This statement was prepared by the Committee on Ethics and Standards and the Board of Directors of the Arthroscopy Association of North America.
The decision to grant and renew privileges in diagnostic arthroscopy and or arthroscopic surgery is typically made by individual hospitals with input from medical staff committees and appropriate department chairpersons, in accordance with individual hospital and medical staff bylaws, rules and regulations. In situations where arthroscopic surgical privileges are requested, a Board Certified orthopedic surgeon or equivalent specialist, with considerable experience in the field of arthroscopic surgery should be involved in the decision making process to grant these privileges.
Diagnostic arthroscopy: Medical practitioners who wish to use arthroscopy for diagnostic purposes only (including synovial biopsy), should have an appropriate period of training to learn pertinent anatomy, correct techniques, and to become competent in the recognition and management of complications.

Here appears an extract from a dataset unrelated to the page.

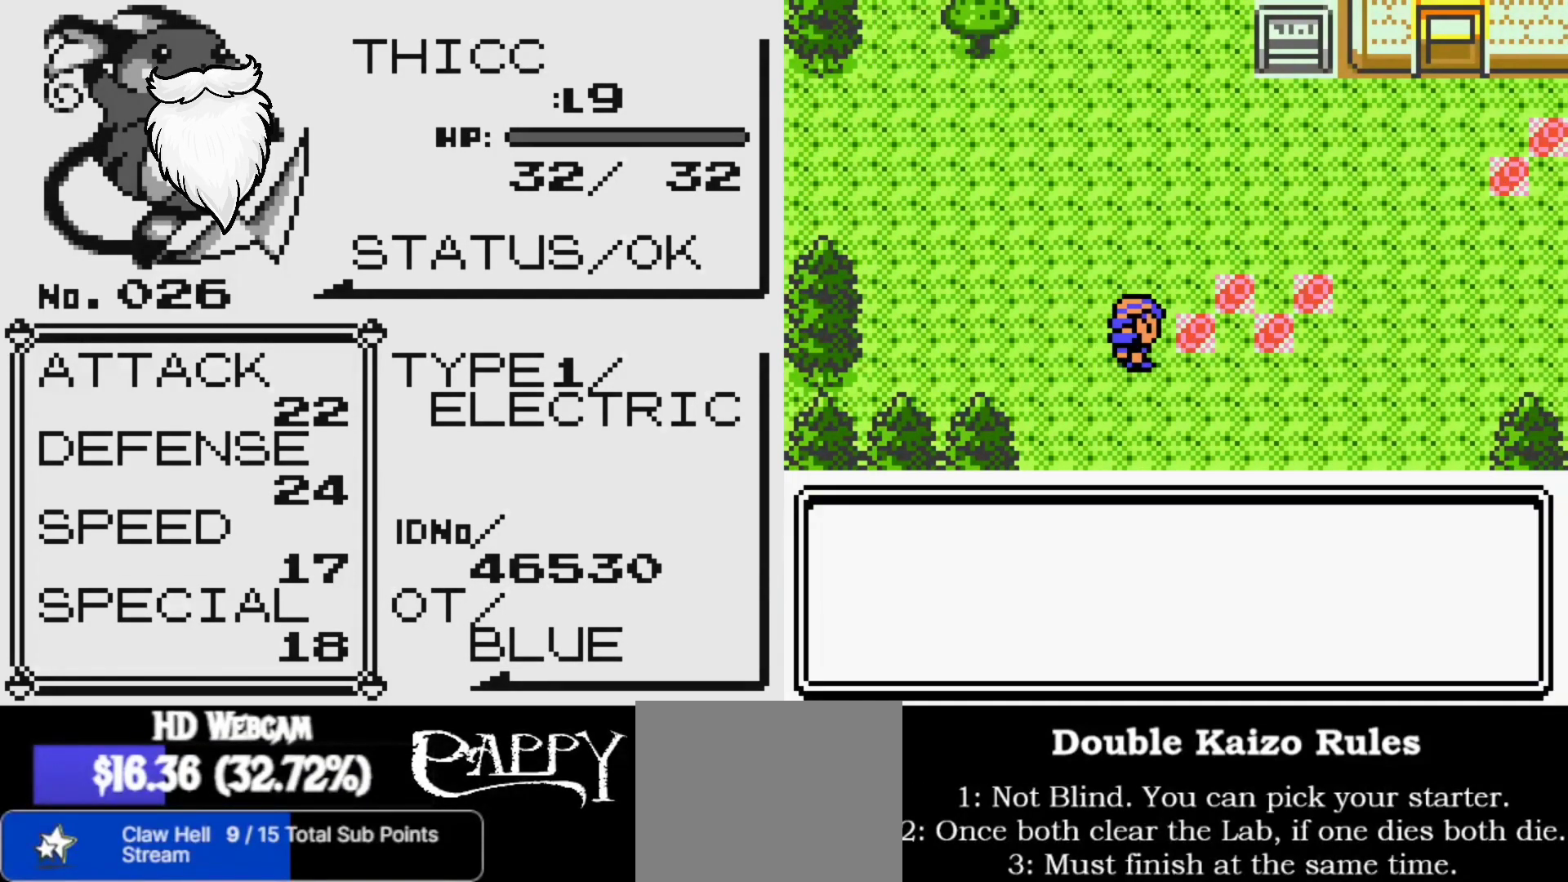
{"buttons": [], "left_stick": "center", "right_stick": "down-right", "events": [[467, "right_stick", "down-right"]]}
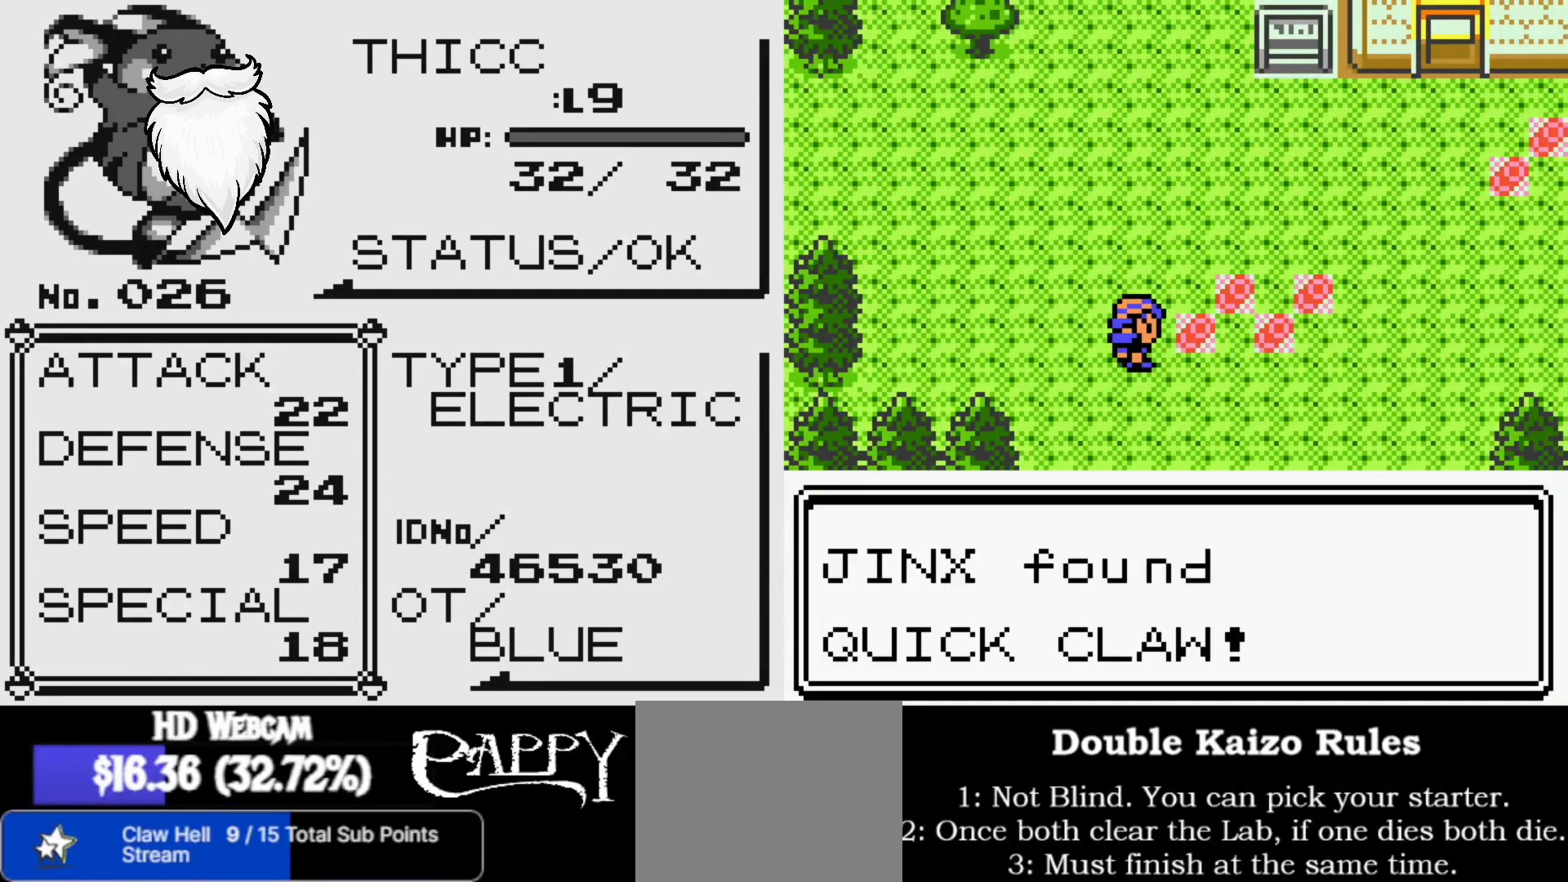
{"buttons": [], "left_stick": "center", "right_stick": "right", "events": [[233, "right_stick", "right"]]}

Operative arthroscopy: Training for the practice of arthroscopic surgery should include the completion of an accredited orthopedic surgery residency, or equivalent surgical training, based on specific anatomical areas and surgical specialty. The arthroscopic surgeon should be fully trained in surgical principles and techniques to safely perform open procedures on that region of the body before learning or undertaking arthroscopic surgical procedures. Adequate training in arthroscopic surgery should be included during the post graduate training period.
The arthroscopist should:
- 1Perform an adequate history and physical examination as well as laboratory workup of the patient or determine that these have already been performed.
- 2Explain the procedure to the patient, including its benefits, possible risks and complications.
- 3Exercise due consideration in selecting the correct arthroscopic procedure for a particular condition and be prepared for additional or alternative procedures.
- 4Prepare an operative report of the procedure that includes the indications for the operation, a description of the operation itself and a systematic reporting of findings in each anatomic area.
The arthroscopist should maintain a high level of expertise in arthroscopy. In order to remain informed, the arthroscopist should update his or her knowledge by regular attendance at post graduate arthroscopic meetings and should continually review current arthroscopic literature.
The performance of the arthroscopist should be reviewed regularly. The numbers of procedures, indications, results and complications should be made available to appropriate medical staff committees of individual hospitals which are charged with granting, reviewing and renewing clinical privileges.